European systems at the dawn of the 20th century were dominated the
standards set in Germany where the great manufactuers (Seimens, etc.)
set the pace and it was decided that 220 V. at 50 Hz would be the way
to go. The higher voltage meant that systems could be built with
less copper (copper was a critical wartime commodity and for the most
part, Germany was either fighting or preparing for the next war),
smaller transformers (less iron required at 50 Hz than 60 Hz), and,
greater efficiency with a corresponding greater shock hazard.
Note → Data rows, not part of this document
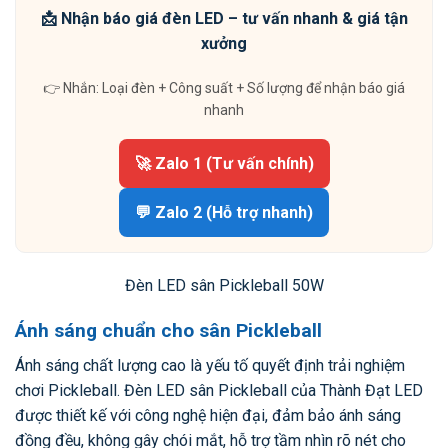
📩 Nhận báo giá đèn LED – tư vấn nhanh & giá tận
xưởng
👉 Nhắn: Loại đèn + Công suất + Số lượng để nhận báo giá
nhanh
🚀 Zalo 1 (Tư vấn chính)
💬 Zalo 2 (Hỗ trợ nhanh)
Đèn LED sân Pickleball 50W
Ánh sáng chuẩn cho sân Pickleball
Ánh sáng chất lượng cao là yếu tố quyết định trải nghiệm
chơi Pickleball. Đèn LED sân Pickleball của Thành Đạt LED
được thiết kế với công nghệ hiện đại, đảm bảo ánh sáng
đồng đều, không gây chói mắt, hỗ trợ tầm nhìn rõ nét cho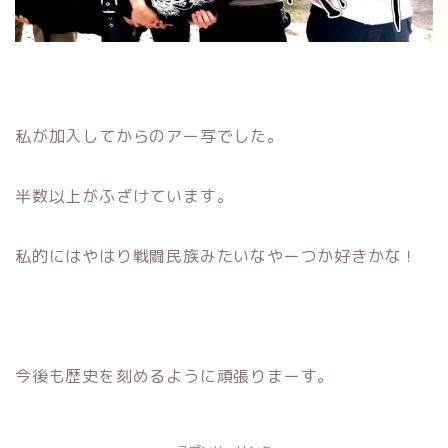
私が加入してからのアー写でした。
半数以上がふざけています。
私的にはやはり戦闘民族みたいなやーつか好きかな！
今後も歴史を刻めるように頑張りまーす。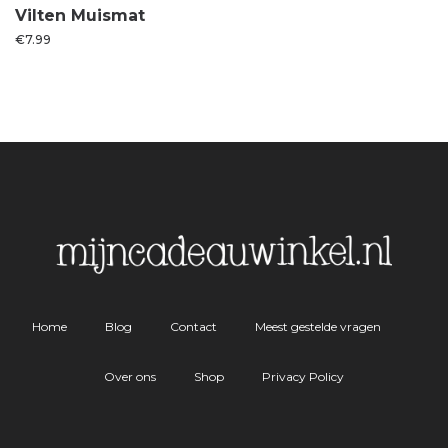
Vilten Muismat
€
7.99
Home
Blog
Contact
Meest gestelde vragen
Over ons
Shop
Privacy Policy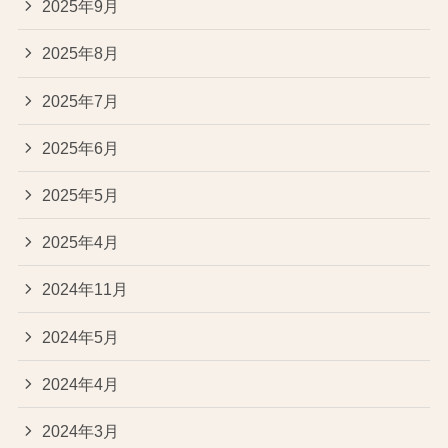
2025年9月
2025年8月
2025年7月
2025年6月
2025年5月
2025年4月
2024年11月
2024年5月
2024年4月
2024年3月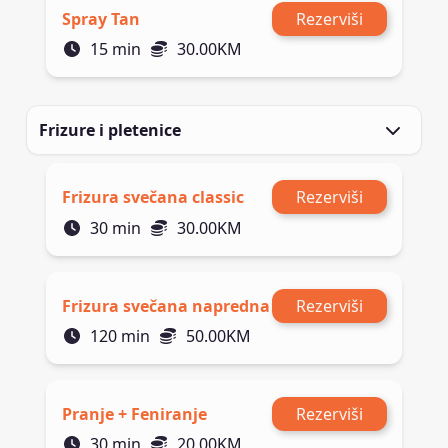
Spray Tan
Rezerviši
15
min
30.00
KM
Frizure i pletenice
Frizura svečana classic
Rezerviši
30
min
30.00
KM
Frizura svečana napredna
Rezerviši
120
min
50.00
KM
Pranje + Feniranje
Rezerviši
30
min
20.00
KM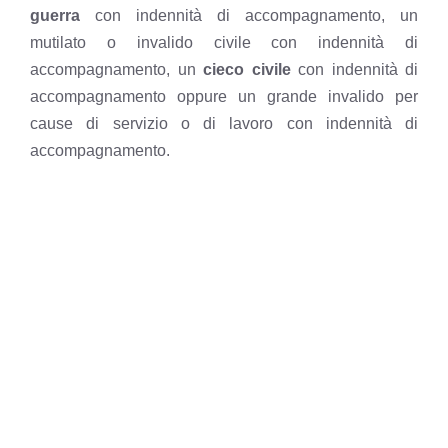
guerra
con
indennità di accompagnamento
, un
mutilato o invalido civile con indennità di
accompagnamento, un
cieco civile
con indennità di
accompagnamento oppure un grande invalido per
cause di servizio o di lavoro con indennità di
accompagnamento.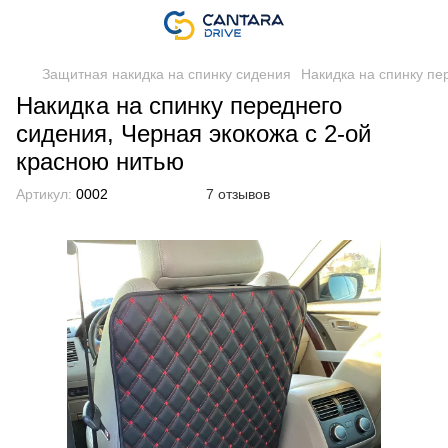
Защитная накидка на спинку сидения
Накидка на спинку пе
Накидка на спинку переднего
сидения, Черная экокожа с 2-ой
красною нитью
Артикул:
0002
7 отзывов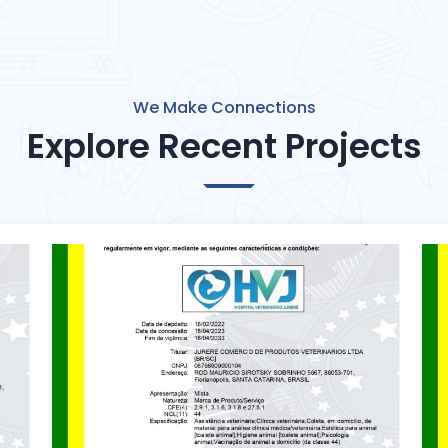
We Make Connections
Explore Recent Projects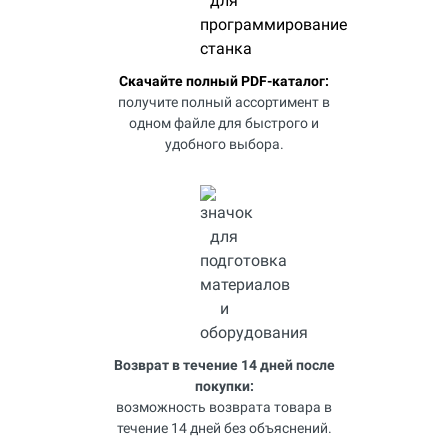
Скачайте полный PDF-каталог:
получите полный ассортимент в
одном файле для быстрого и
удобного выбора.
Возврат в течение 14 дней после
покупки:
возможность возврата товара в
течение 14 дней без объяснений.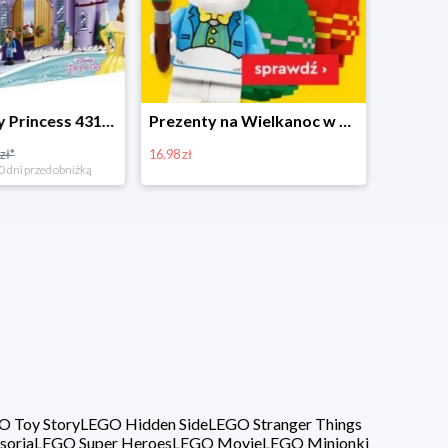
Prezenty na Wielkanoc w Planecie Klocków od 16,99 zł
Zestawy Bitbox LEGO Vidiyo w Planecie Klocków -20%
20%
40%
O Toy Story
LEGO Hidden Side
LEGO Stranger Things
soria
LEGO Super Heroes
LEGO Movie
LEGO Minionki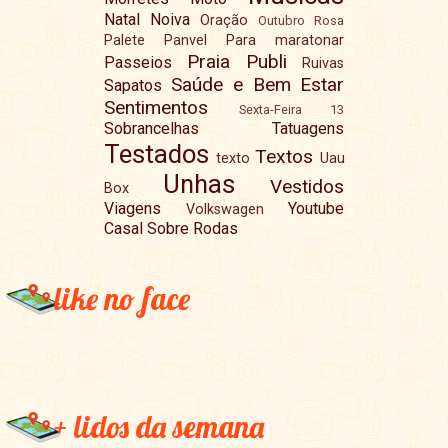
Natal
Noiva
Oração
Outubro Rosa
Palete
Panvel
Para maratonar
Praia
Publi
Passeios
Ruivas
Saúde e Bem Estar
Sapatos
Sentimentos
Sexta-Feira 13
Sobrancelhas
Tatuagens
Testados
Textos
texto
Uau
Unhas
Vestidos
Box
Viagens
Youtube
Volkswagen
Casal Sobre Rodas
like no face
+ lidos da semana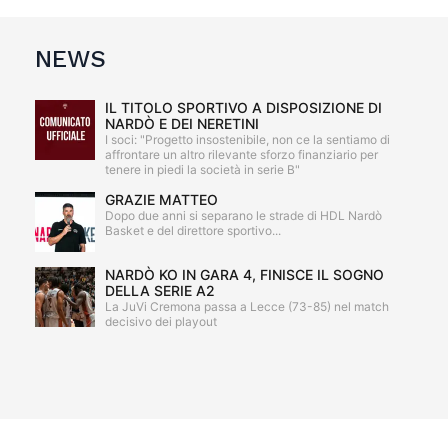
NEWS
IL TITOLO SPORTIVO A DISPOSIZIONE DI
NARDÒ E DEI NERETINI
I soci: "Progetto insostenibile, non ce la sentiamo di
affrontare un altro rilevante sforzo finanziario per
tenere in piedi la società in serie B"
GRAZIE MATTEO
Dopo due anni si separano le strade di HDL Nardò
Basket e del direttore sportivo...
NARDÒ KO IN GARA 4, FINISCE IL SOGNO
DELLA SERIE A2
La JuVi Cremona passa a Lecce (73-85) nel match
decisivo dei playout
A
shock from a 220 V. circuit hurts a lot more than one from a 110 V.
circuit, although it is easy for either one to kill you.
I thought it was the reverse of that. Higher frequency gives a lower V.s
integral therefore less flux and less iron required. I think 400Hz systems
are used in some applications to get size and weight down.
You're correct. Many US appliances are designed to work at 50/60 Hz,
including most military equipment. This requires a slightly larger
transformer, (iron), core, but with proper windings it makes appliances
that can be used in Britain and Europe. I was in Italy during WWII, and
the frequency sometimes went as low as 42 Hz! We would have to switch
to diesel generators.
400Hz has long been used in aircraft, because of the much lower
transformer weight. Much WWII military surplus was from equipment
designed for 400Hz.
The standard ATX computer power supply doesn't use a line transformer,
so it will work at any frequency.
That's certainly not the reason in the UK. The initial local generating
stations in cities were normally 100V (or slightly higher to allow
100V to be obtained at the ends of the local cable runs). Most
city centres passed bylaws forbidding overhead cables, so the cables
were buried under the streets. As the power required rapidly increased,
it wasn't easy to string thicker cables as was done in the US, so
instead the voltage was doubled.
First sorry for my english, I'm french...
The voltage was encrease from 110V to 120V to have better performance
i.e. have a lower current for the same power. If the current decrease,
the wires drop voltage is lower and the load have more power available.
Now, your hold wires are able to support 120V or 240V because the minimum
isolation wire is 300V. Also like I wrote before, the fact that the voltage
=> a decreasement of current. The wire size (dimeter) is establish with the
passing trough the wire. If the current wire decrease, your hold wire could
secure than a new one calculate with the present current...
One important thing is: do not have aluminum wires because they could
(slack) with time and brings many problems.